C’est là le trait auquel on reconnaît Tintoret, plus rude et plus âpre, et aussi à son coloris plus fort, à son mouvement plus abandonné, à ses nudités plus viriles. Véronèse a des tons plus argentés et plus roses, des figures plus douces, des ombres moins noirâtres, une décoration plus luxueuse et plus reposée. Près d’une demi-colonne, une ample et noble femme, l’Industrie, assise auprès de l’Innocence, tisse une toile aérienne ; ses yeux rians sont tournés vers le bleu du ciel ; ses blonds cheveux crêpelés sont pleins de lumière, sa bouche entr’ouverte semble une grenade ; un vague sourire laisse entrevoir ses dents de nacre, et la clarté dont elle est trempée a le ton rosé d’une aube éclatante.

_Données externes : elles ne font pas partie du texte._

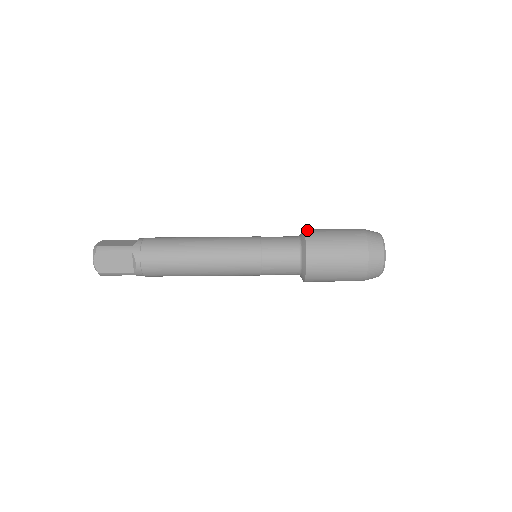
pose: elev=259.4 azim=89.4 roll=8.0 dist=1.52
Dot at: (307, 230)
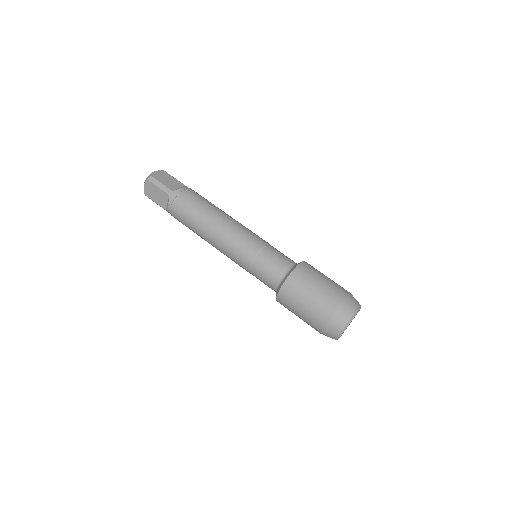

L’autre, auprès d’un petit agneau, se penche, tout abandonnée ; les reflets argentés de sa draperie de soie luisent autour d’elle ; sa tête est dans l’ombre, et des rougeurs d’aurore viennent effleurer ses lèvres, son oreille et sa joue.

On ne décrit pas de pareilles figures ; on n’imagine pas auparavant ce qu’il peut y avoir de poésie dans un vêtement et dans une parure. Dans un autre tableau de Véronèse, Venise reine est sur un trône, entre la Paix et la Justice ; sa robe de soie blanche brodée de lis d’or ondoie sur un manteau d’hermine et d’écarlate ; son bras, sa délicate main, ses doigts retroussés à fossettes, posent leurs blancheurs satinées, leurs moelleux contours serpentins sur l’étoffe lustrée. Le visage est dans l’ombre, — une demi-ombre rosée d’air bleui et palpable qui avive encore le carmin des lèvres, les lèvres sont des cerises, et toute cette ombre est relevée par les lumières des cheveux, par le doux éclat des perles répandues au col et aux oreilles, par le scintillement du diadème dont les pierreries semblent des yeux magiques. Elle sourit avec un air de royauté et de bonté épanouie, comme une fleur heureuse de s’ouvrir et d’être ouverte. Près d’elle, la Paix penchée se laisse aller, presque tombante ; sa jupe de soie jaune brochée de fleurs rouges se froisse sous le plus riche manteau violacé. Des torsades de perles s’enroulent sous son voile blanc dans ses tresses pâles, et quelle divine petite oreille !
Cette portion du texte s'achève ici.